- WHAT YOU NEED TO DO -
The reply is to contain the full listing, repeated exactly, with pictures left out.

- DATA SHOWN -
######

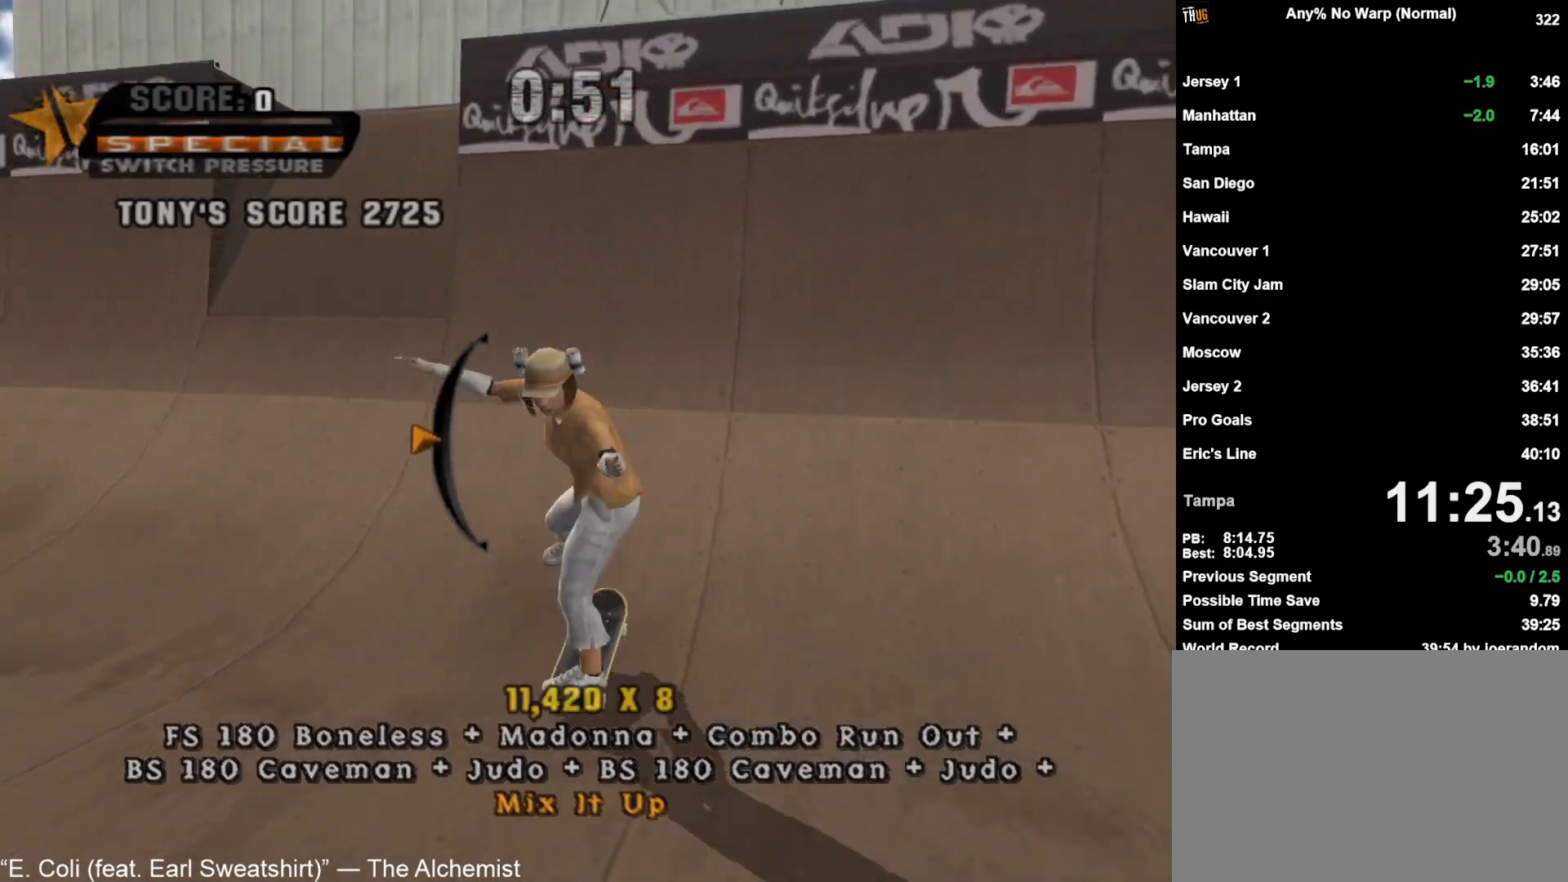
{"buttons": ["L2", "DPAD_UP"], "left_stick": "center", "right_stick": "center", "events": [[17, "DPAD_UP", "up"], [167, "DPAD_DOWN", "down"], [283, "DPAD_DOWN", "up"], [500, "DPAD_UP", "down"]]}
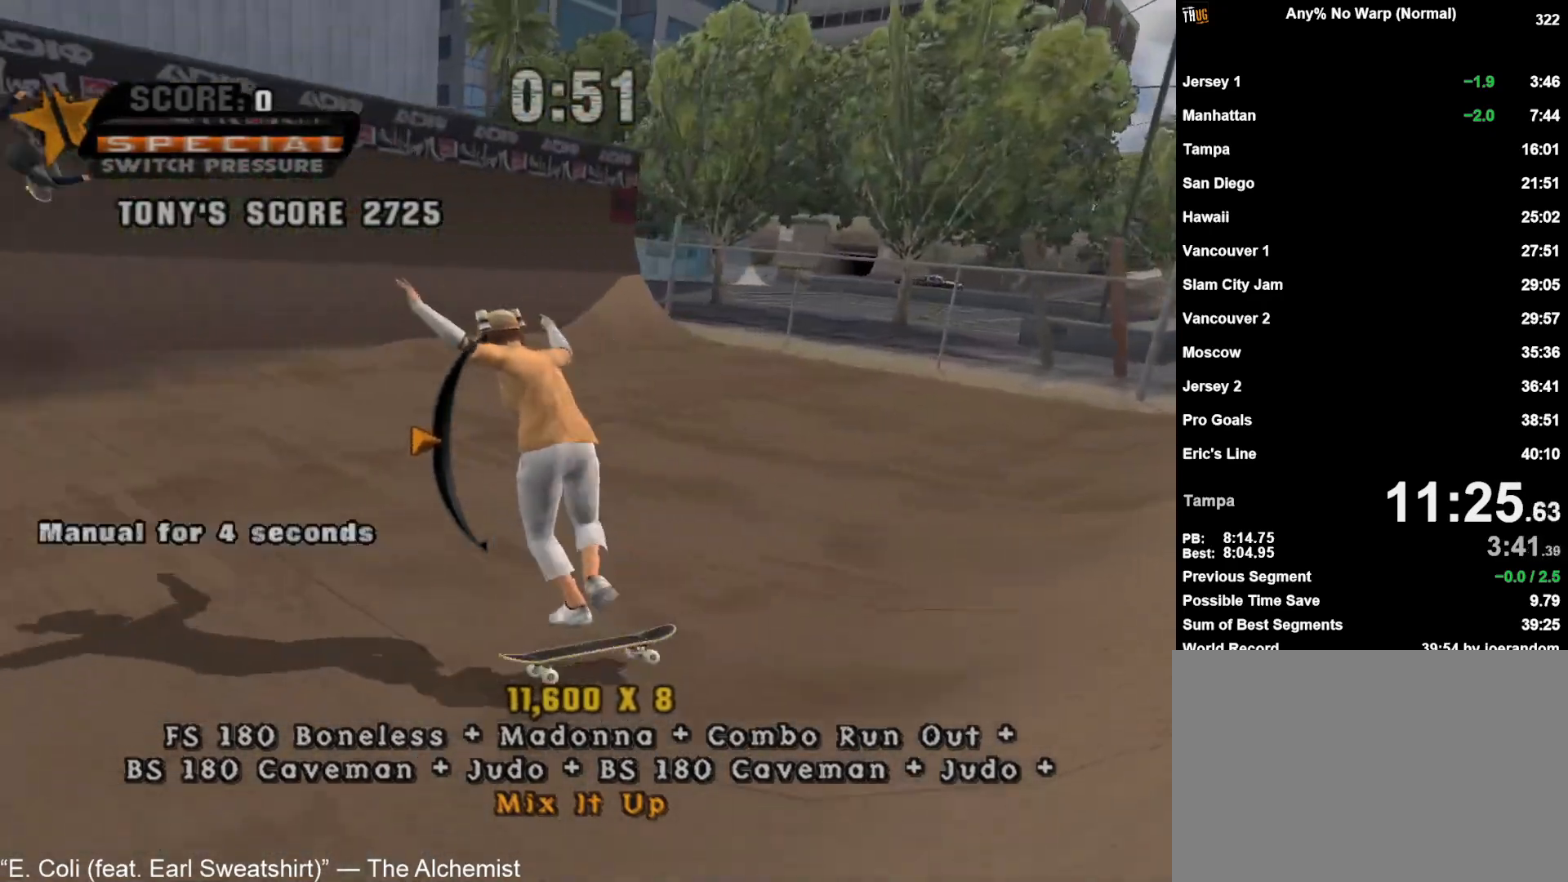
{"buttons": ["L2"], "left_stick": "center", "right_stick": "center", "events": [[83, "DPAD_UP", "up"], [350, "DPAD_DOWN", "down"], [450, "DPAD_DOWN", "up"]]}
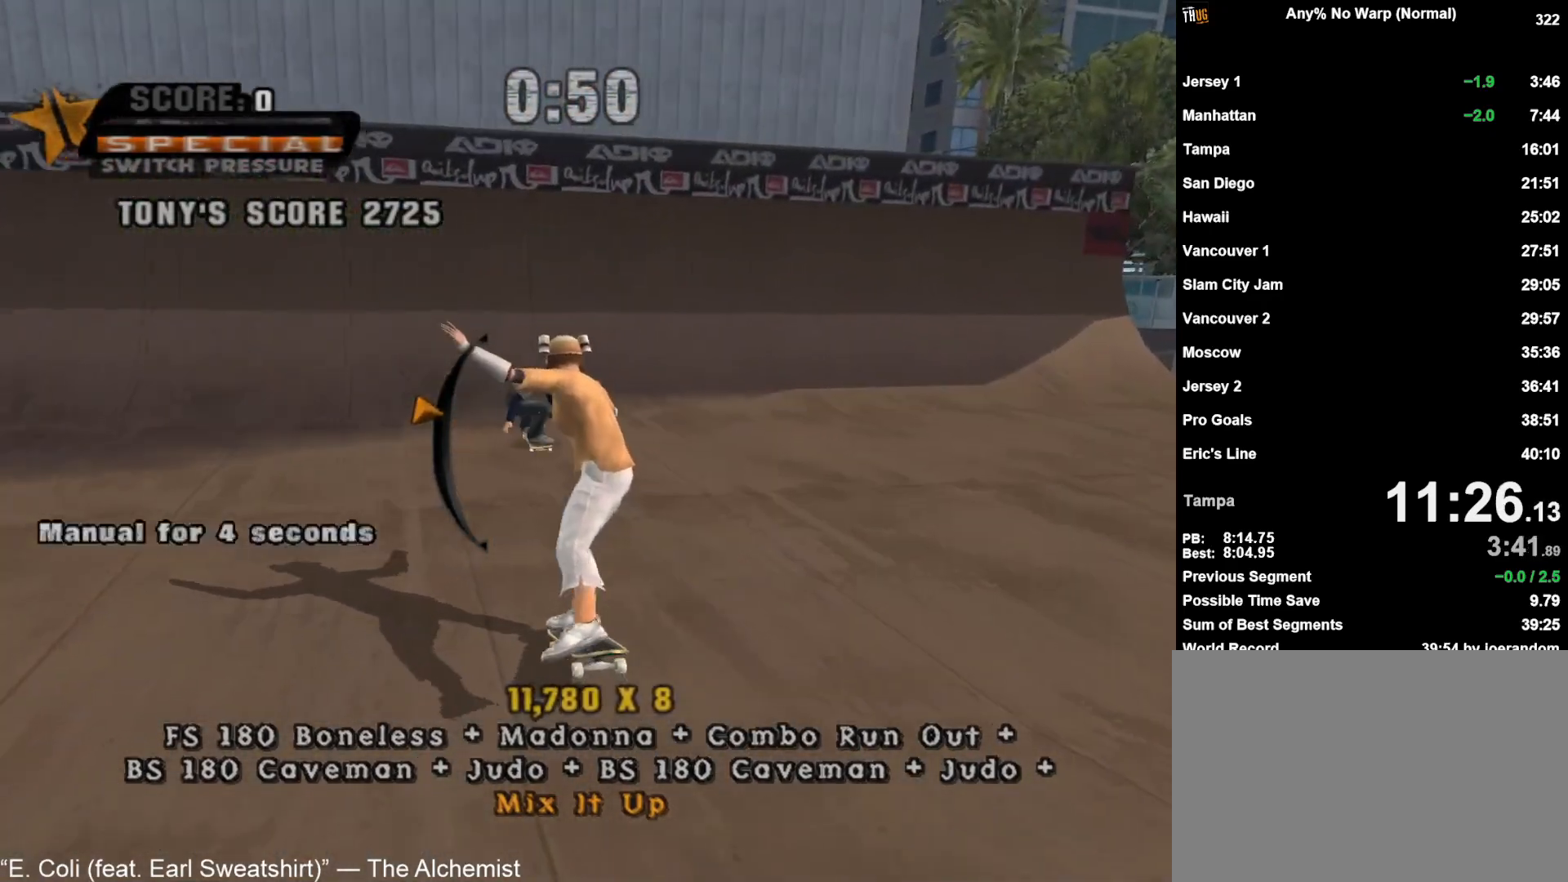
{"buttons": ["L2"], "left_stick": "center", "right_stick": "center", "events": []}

######

- YOUR SOLUTION -
{"buttons": ["L2", "DPAD_UP"], "left_stick": "center", "right_stick": "center", "events": [[17, "DPAD_UP", "up"], [167, "DPAD_DOWN", "down"], [283, "DPAD_DOWN", "up"], [500, "DPAD_UP", "down"]]}
{"buttons": ["L2"], "left_stick": "center", "right_stick": "center", "events": [[83, "DPAD_UP", "up"], [350, "DPAD_DOWN", "down"], [450, "DPAD_DOWN", "up"]]}
{"buttons": ["L2"], "left_stick": "center", "right_stick": "center", "events": []}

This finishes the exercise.